Quando jovem, cultivava uma arte: a dança. Adorava ir a bailes e ali permanecer até quando fosse possível, deliciando o bolero com bons parceiros. Era a alegria de sua juventude e foi nesta alegria que encontrou o companheiro eterno de sua vida, pelo menos eterno enquanto o amor durou.
Fazia cerca de doze anos, era viúva. Não contrariando sua personalidade, mantinha no guarda-roupa apenas uma camiseta azul de seu marido. Quando a saudade chegava a um limite impossível de manter a aparência sólida, discretamente pegava o cabide, sentia o cheiro de seu homem, relembrava bons momentos e voltava aos seus afazeres.Hoje encontrava-se ansiosa, já que para ela era importante prestigiar os eventos culturais que sua irmã mais velha promovia.
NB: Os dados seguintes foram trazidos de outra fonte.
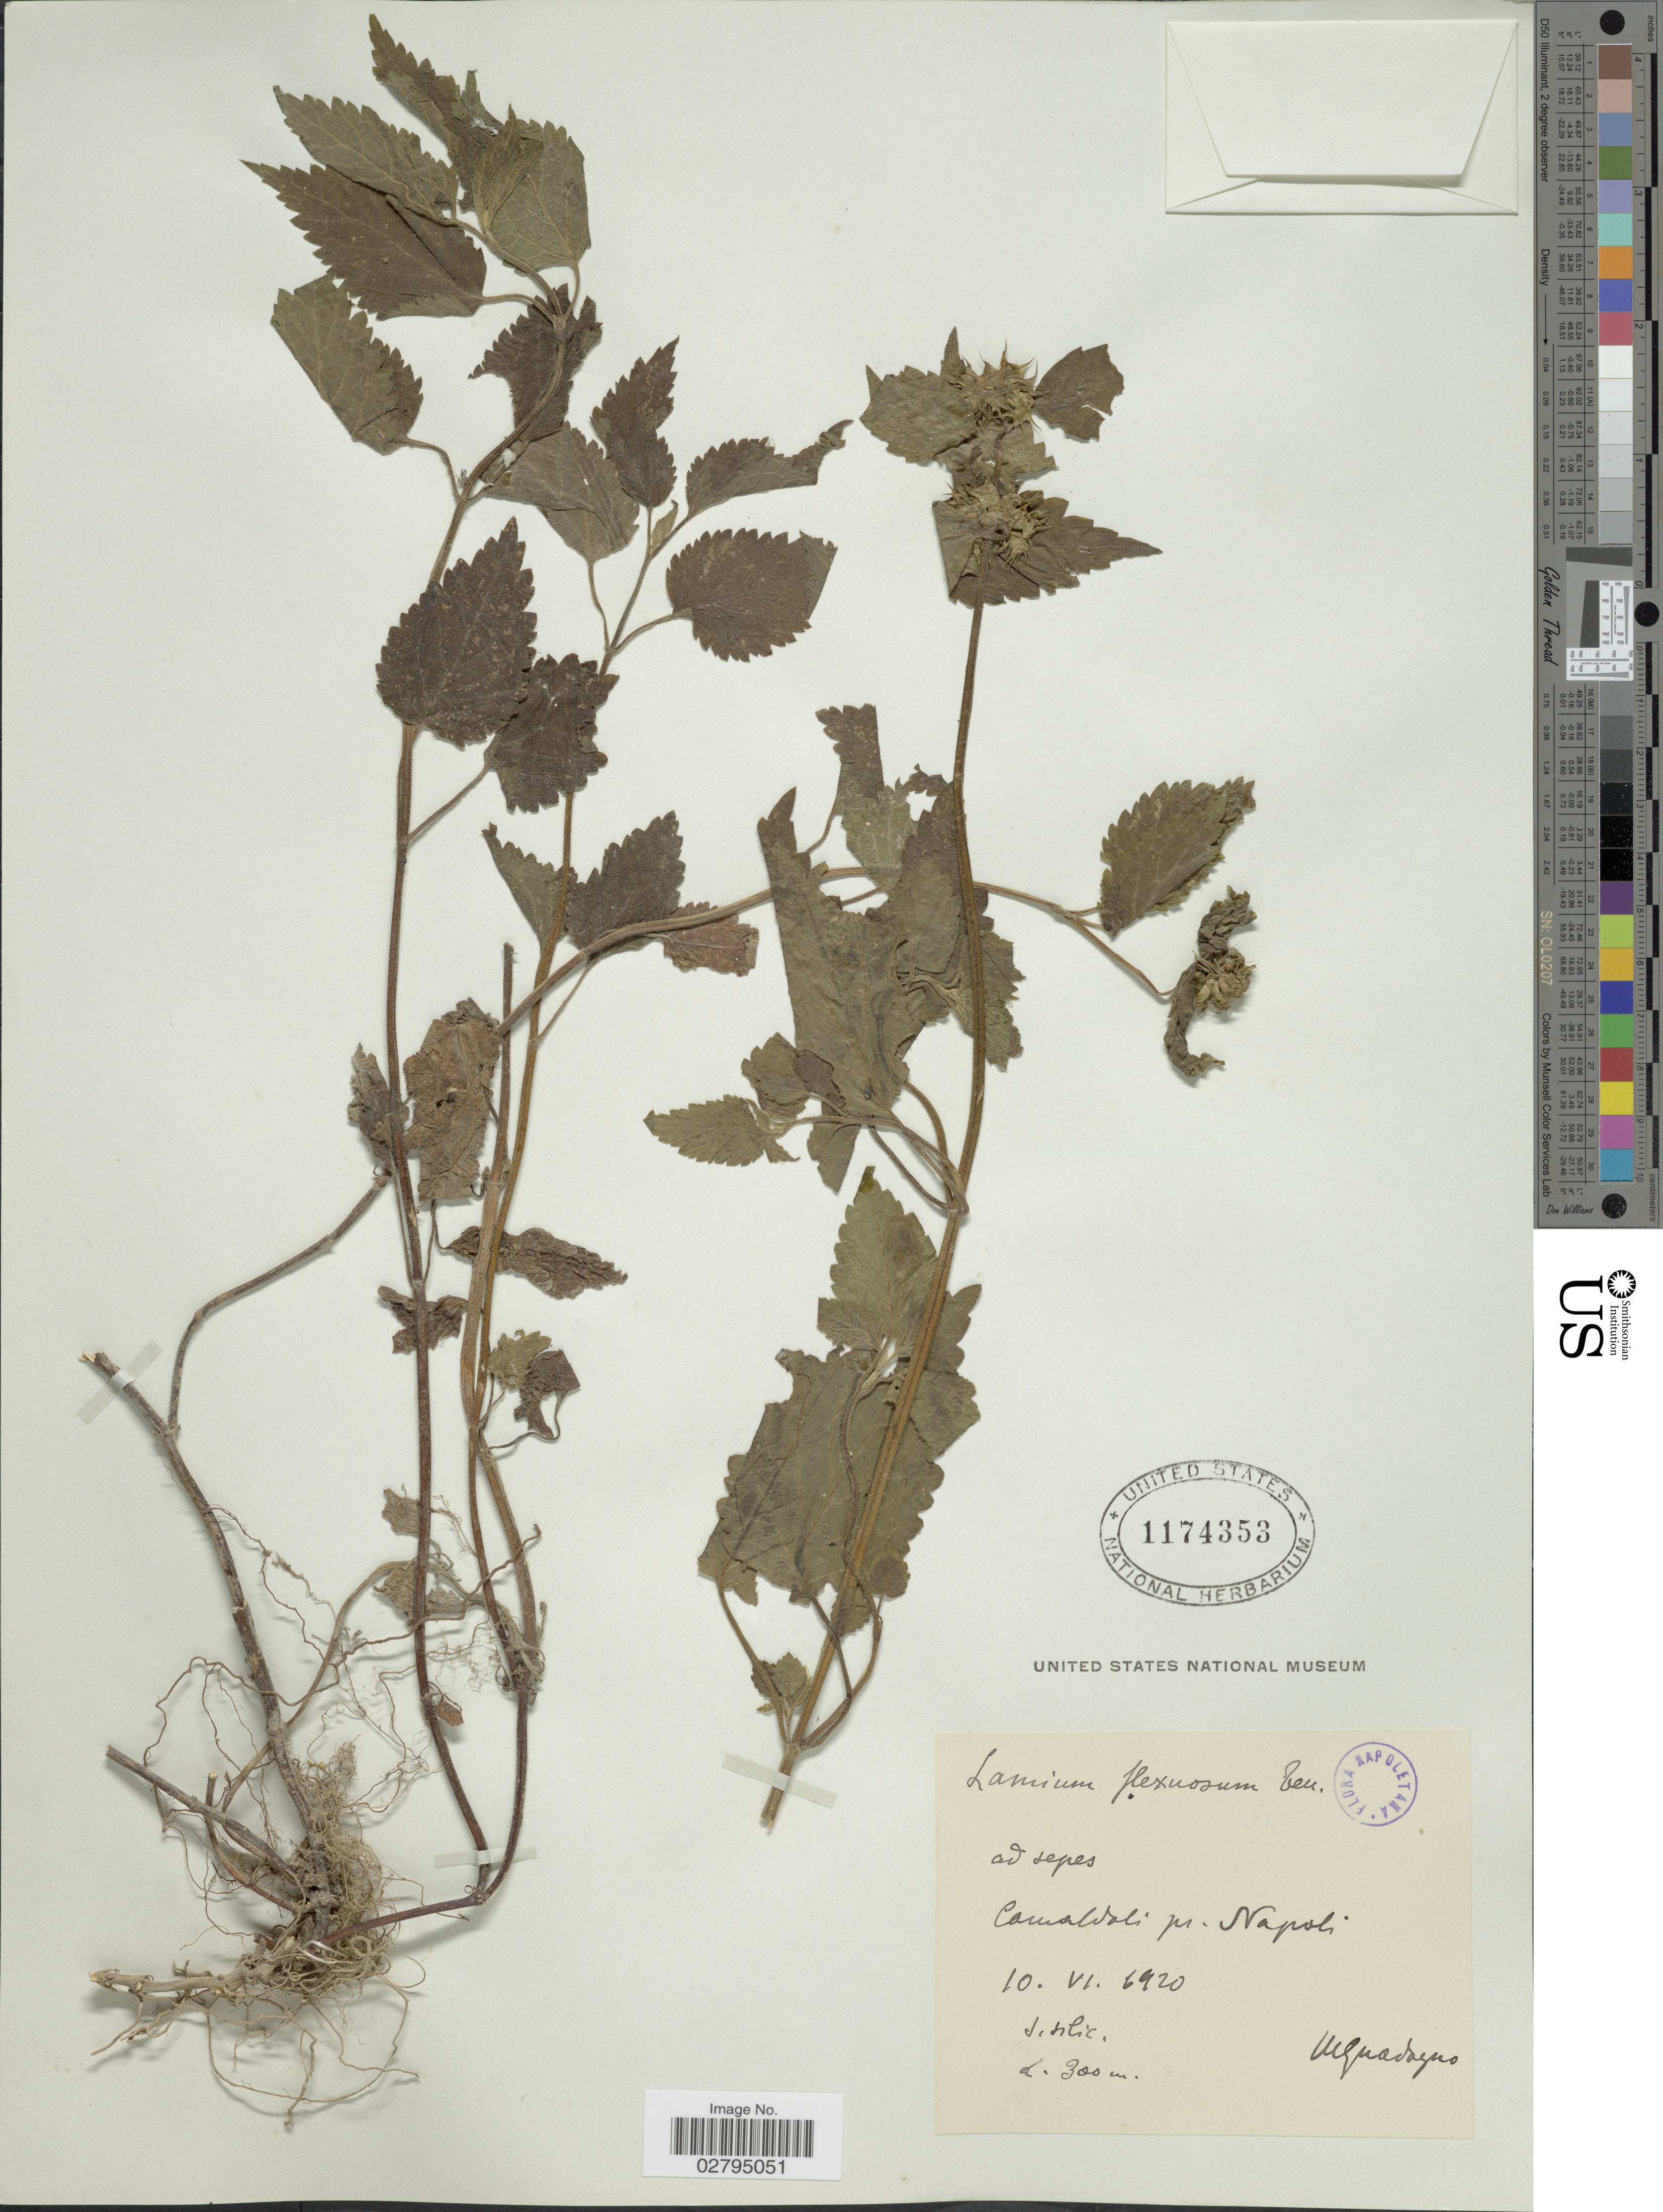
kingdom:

É possível perceber o porque dessa atitude, sendo sua irmã, sangue do seu sangue, ela via tudo que um dia sonhou em ser na vida nela e se sentia realizada com suas conquistas, era como um reflexo.
A família toda daquela senhora a acompanhou ao evento. Ali ela encontrou suas duas irmãs, ambas casadas e de súbito uma nostalgia tomou conta do seu ser. Isso era visível apenas por quem a conhecesse muito bem, talvez por alguém que estivesse grandes semelhanças com aquela jovem senhora.
Ao longe, como um fundo musical, um bolero tocava e criava no ambiente um contexto de décadas passadas. Dois casais, no espaço em frente ao palco, flutuavam em uma dança intensa. A senhora se virou e em seus olhos se via uma explosão de sentimentos. Talvez saudades, pezar, mas acima de tudo uma alegria de se imaginar também ali, nos braços de alguém que outrora lhe proporcionara as danças mais belas de sua vida...
Foi a única vez que vi o escudo no chão e uma lágrima dolorosa cair dos olhos de minha avó.